Task>
In the material below, substitute "species" for "scientific name" wherever it appears, and reproduce every line with no other change.

(Collection entries)
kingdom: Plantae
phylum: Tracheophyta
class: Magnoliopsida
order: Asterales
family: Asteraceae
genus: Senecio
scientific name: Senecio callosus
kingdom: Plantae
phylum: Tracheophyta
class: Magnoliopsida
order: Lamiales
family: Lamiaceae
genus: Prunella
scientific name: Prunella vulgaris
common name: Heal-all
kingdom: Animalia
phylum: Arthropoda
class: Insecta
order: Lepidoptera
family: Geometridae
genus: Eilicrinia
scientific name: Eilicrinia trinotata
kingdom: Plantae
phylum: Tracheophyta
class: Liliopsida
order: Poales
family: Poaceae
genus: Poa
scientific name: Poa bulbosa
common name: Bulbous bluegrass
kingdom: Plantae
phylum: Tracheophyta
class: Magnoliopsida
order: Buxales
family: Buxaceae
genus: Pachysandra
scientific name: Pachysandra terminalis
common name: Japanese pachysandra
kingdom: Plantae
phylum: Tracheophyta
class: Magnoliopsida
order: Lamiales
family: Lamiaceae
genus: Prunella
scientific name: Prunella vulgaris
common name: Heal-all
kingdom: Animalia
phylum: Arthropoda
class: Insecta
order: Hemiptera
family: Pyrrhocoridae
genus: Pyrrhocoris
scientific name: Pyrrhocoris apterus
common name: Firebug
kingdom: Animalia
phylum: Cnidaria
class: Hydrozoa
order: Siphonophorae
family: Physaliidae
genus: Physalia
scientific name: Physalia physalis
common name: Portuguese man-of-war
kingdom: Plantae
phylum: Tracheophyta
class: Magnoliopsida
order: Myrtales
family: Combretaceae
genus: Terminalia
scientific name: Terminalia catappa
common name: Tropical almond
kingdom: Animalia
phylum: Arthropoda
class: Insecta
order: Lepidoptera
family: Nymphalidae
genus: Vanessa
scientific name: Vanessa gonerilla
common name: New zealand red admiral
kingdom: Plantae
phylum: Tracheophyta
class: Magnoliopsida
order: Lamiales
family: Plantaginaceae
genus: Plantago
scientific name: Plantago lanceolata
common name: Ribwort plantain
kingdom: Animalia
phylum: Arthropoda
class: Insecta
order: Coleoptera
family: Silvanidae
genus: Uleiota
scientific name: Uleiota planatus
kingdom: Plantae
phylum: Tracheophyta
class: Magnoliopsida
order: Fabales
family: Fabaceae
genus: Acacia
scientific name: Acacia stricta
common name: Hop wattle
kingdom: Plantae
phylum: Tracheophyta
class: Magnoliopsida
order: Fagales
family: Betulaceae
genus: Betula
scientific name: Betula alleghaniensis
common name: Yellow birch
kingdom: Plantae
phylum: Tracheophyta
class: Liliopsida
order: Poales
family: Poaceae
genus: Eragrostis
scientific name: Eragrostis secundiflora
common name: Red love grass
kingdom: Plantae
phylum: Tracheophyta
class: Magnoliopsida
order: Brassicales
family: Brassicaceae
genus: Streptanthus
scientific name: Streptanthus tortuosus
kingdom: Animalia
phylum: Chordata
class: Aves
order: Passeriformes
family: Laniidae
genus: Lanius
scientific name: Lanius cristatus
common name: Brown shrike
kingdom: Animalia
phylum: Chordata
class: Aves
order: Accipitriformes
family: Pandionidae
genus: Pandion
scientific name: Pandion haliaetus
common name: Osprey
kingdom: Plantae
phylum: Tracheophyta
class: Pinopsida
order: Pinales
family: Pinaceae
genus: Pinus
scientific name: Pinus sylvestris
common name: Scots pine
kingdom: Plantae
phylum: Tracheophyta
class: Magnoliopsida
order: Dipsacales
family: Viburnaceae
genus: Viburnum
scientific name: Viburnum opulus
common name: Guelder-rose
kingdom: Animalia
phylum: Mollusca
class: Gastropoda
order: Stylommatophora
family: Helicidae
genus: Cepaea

Solution>
kingdom: Plantae
phylum: Tracheophyta
class: Magnoliopsida
order: Asterales
family: Asteraceae
genus: Senecio
species: Senecio callosus
kingdom: Plantae
phylum: Tracheophyta
class: Magnoliopsida
order: Lamiales
family: Lamiaceae
genus: Prunella
species: Prunella vulgaris
common name: Heal-all
kingdom: Animalia
phylum: Arthropoda
class: Insecta
order: Lepidoptera
family: Geometridae
genus: Eilicrinia
species: Eilicrinia trinotata
kingdom: Plantae
phylum: Tracheophyta
class: Liliopsida
order: Poales
family: Poaceae
genus: Poa
species: Poa bulbosa
common name: Bulbous bluegrass
kingdom: Plantae
phylum: Tracheophyta
class: Magnoliopsida
order: Buxales
family: Buxaceae
genus: Pachysandra
species: Pachysandra terminalis
common name: Japanese pachysandra
kingdom: Plantae
phylum: Tracheophyta
class: Magnoliopsida
order: Lamiales
family: Lamiaceae
genus: Prunella
species: Prunella vulgaris
common name: Heal-all
kingdom: Animalia
phylum: Arthropoda
class: Insecta
order: Hemiptera
family: Pyrrhocoridae
genus: Pyrrhocoris
species: Pyrrhocoris apterus
common name: Firebug
kingdom: Animalia
phylum: Cnidaria
class: Hydrozoa
order: Siphonophorae
family: Physaliidae
genus: Physalia
species: Physalia physalis
common name: Portuguese man-of-war
kingdom: Plantae
phylum: Tracheophyta
class: Magnoliopsida
order: Myrtales
family: Combretaceae
genus: Terminalia
species: Terminalia catappa
common name: Tropical almond
kingdom: Animalia
phylum: Arthropoda
class: Insecta
order: Lepidoptera
family: Nymphalidae
genus: Vanessa
species: Vanessa gonerilla
common name: New zealand red admiral
kingdom: Plantae
phylum: Tracheophyta
class: Magnoliopsida
order: Lamiales
family: Plantaginaceae
genus: Plantago
species: Plantago lanceolata
common name: Ribwort plantain
kingdom: Animalia
phylum: Arthropoda
class: Insecta
order: Coleoptera
family: Silvanidae
genus: Uleiota
species: Uleiota planatus
kingdom: Plantae
phylum: Tracheophyta
class: Magnoliopsida
order: Fabales
family: Fabaceae
genus: Acacia
species: Acacia stricta
common name: Hop wattle
kingdom: Plantae
phylum: Tracheophyta
class: Magnoliopsida
order: Fagales
family: Betulaceae
genus: Betula
species: Betula alleghaniensis
common name: Yellow birch
kingdom: Plantae
phylum: Tracheophyta
class: Liliopsida
order: Poales
family: Poaceae
genus: Eragrostis
species: Eragrostis secundiflora
common name: Red love grass
kingdom: Plantae
phylum: Tracheophyta
class: Magnoliopsida
order: Brassicales
family: Brassicaceae
genus: Streptanthus
species: Streptanthus tortuosus
kingdom: Animalia
phylum: Chordata
class: Aves
order: Passeriformes
family: Laniidae
genus: Lanius
species: Lanius cristatus
common name: Brown shrike
kingdom: Animalia
phylum: Chordata
class: Aves
order: Accipitriformes
family: Pandionidae
genus: Pandion
species: Pandion haliaetus
common name: Osprey
kingdom: Plantae
phylum: Tracheophyta
class: Pinopsida
order: Pinales
family: Pinaceae
genus: Pinus
species: Pinus sylvestris
common name: Scots pine
kingdom: Plantae
phylum: Tracheophyta
class: Magnoliopsida
order: Dipsacales
family: Viburnaceae
genus: Viburnum
species: Viburnum opulus
common name: Guelder-rose
kingdom: Animalia
phylum: Mollusca
class: Gastropoda
order: Stylommatophora
family: Helicidae
genus: Cepaea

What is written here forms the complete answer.